--- Document excerpt ---
★ ★ ★ ★ ★
# Cooking- come on we know you do it!



## CodyS (Jan 8, 2012)

I've been doing a bit more cooking lately and thought I'd start a thread where we can all share what we make!

I made this pizza from scratch and cooked it on the bbq







(near perfect)






I made this fresh pasta as well. I cooked carbonara with is, once again on the bbq (it has a cook top burner) but didn't get a pick of that (eat it too fast)


----------



## Kevin (Jan 8, 2012)

Is that pineapple on that pizza pie? I like Hawaiian pizza. Looks yummy Cody you'll make someone a good wife haha. I made a good wife for my wife - I cook as often (and better usually) than her. Marinated some chicken breasts last night & seared them in the SS skillet. Sort of like blackened chicken. Tender & juicy & tasty. 

I have frequently been accused of turning non-food threads into food threads on various forums over the years. I exercise my right to remain shut-up.  So I guess I'll be okay talking food here. Nice thread idea Cody.
★ ★ ★ ★ ★
--- Dataset rows ---
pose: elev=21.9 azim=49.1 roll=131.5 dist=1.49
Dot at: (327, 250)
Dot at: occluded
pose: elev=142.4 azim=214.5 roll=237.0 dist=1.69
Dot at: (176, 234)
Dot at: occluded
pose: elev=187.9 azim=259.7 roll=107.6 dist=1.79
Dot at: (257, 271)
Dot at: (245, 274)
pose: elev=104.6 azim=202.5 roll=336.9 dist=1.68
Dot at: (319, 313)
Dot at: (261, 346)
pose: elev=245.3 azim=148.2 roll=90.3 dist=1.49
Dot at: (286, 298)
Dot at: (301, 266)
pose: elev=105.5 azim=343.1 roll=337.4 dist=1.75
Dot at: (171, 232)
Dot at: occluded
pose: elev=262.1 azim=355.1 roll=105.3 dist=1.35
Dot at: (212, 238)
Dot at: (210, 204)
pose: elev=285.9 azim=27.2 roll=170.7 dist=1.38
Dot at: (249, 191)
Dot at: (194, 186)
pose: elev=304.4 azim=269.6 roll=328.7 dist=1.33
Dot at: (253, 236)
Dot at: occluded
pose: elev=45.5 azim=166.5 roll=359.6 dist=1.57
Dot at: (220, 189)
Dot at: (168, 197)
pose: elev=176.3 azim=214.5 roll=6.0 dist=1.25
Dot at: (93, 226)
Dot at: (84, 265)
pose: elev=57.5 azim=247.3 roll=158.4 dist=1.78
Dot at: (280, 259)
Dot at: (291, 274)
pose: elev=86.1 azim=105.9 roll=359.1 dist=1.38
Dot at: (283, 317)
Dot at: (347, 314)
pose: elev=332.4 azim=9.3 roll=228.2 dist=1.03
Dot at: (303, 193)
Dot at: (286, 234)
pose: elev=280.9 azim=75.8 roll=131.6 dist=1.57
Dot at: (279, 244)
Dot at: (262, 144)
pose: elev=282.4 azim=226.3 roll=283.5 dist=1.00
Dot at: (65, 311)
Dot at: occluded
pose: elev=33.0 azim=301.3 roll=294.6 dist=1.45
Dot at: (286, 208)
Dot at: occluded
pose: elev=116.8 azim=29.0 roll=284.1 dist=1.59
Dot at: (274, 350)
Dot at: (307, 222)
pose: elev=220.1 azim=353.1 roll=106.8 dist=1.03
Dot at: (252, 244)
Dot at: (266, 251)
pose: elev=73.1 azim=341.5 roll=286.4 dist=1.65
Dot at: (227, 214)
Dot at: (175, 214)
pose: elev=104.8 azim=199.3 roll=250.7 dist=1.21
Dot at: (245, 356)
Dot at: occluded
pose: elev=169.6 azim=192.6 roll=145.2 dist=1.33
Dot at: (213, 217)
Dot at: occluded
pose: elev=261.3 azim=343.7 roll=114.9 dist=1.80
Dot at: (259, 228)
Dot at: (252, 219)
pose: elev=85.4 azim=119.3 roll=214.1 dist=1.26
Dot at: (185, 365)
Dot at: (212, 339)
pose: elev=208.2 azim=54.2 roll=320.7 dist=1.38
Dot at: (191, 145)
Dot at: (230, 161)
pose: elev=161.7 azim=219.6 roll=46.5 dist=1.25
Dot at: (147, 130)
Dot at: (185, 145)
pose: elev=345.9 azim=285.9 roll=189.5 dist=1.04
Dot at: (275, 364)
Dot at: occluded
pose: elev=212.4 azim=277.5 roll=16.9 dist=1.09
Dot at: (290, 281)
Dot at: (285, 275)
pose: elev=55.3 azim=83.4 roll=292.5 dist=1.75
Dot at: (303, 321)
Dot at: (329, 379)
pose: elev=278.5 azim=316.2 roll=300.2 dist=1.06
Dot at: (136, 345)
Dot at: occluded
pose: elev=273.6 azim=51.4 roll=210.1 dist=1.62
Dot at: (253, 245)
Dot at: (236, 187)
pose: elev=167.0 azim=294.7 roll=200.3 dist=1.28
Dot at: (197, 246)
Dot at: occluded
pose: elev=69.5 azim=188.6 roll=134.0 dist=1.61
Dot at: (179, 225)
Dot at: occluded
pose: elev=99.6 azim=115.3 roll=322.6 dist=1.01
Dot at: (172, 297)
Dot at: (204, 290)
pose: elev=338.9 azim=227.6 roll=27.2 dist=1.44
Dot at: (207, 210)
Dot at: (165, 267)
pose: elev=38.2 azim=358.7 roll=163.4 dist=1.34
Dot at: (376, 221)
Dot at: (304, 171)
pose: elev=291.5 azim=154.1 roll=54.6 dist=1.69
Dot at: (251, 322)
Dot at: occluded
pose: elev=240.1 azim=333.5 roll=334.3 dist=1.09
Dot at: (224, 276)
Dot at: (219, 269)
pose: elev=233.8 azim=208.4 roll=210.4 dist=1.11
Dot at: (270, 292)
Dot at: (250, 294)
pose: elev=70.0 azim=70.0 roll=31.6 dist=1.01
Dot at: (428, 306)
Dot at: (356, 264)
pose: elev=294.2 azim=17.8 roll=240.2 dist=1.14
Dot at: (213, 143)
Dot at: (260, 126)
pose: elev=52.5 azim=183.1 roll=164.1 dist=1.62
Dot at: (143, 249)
★ ★ ★ ★ ★
--- Requirements ---
• a. Repeat, word for word, the part of the cooking thread above starting with "Is that pineapple" and going on through "thread idea Cody.".
• b. Carry on the cooking forum thread from the point where it stops.

--- Answers to the tasks ---
• a.
Is that pineapple on that pizza pie? I like Hawaiian pizza. Looks yummy Cody you'll make someone a good wife haha. I made a good wife for my wife - I cook as often (and better usually) than her. Marinated some chicken breasts last night & seared them in the SS skillet. Sort of like blackened chicken. Tender & juicy & tasty. 

I have frequently been accused of turning non-food threads into food threads on various forums over the years. I exercise my right to remain shut-up.  So I guess I'll be okay talking food here. Nice thread idea Cody.

• b.
I'm not a huge pasta fan but my wife is a pasta hound. When i'm in the mood for it I like it with just a big dollop of butter and fresh cracked pepper. 


.


----------



## CodyS (Jan 8, 2012)

I must admit pasta is my staple diet . yeah that is indeed pineapple!


----------



## Daren (Jan 8, 2012)

Nice looking pizza, I love pizza on the grill and make it often. I enjoy cooking (not so much cleaning up after myself though = messy cook) I was out on my own as a bachelor for many years before I got married, I ate like a horse and really couldn't afford to eat out all that much. So it was learn to cook or starve :nyam2:
I think the weather is nice enough I am going to BBQ a pork loin this afternoon. 

(and you probably made Kevin's day, he does like food talk )


.


----------



## woodtickgreg (Jan 8, 2012)

You know how after thanksgiving all the turkeys go on sale real cheap? Well the wife and I got a 20 pounder in the oven right know, complete with cornbread stuffing. We cook together, I'll make the gravey. I'm going to have a food gasm tonight and eat so much I fall into a food coma.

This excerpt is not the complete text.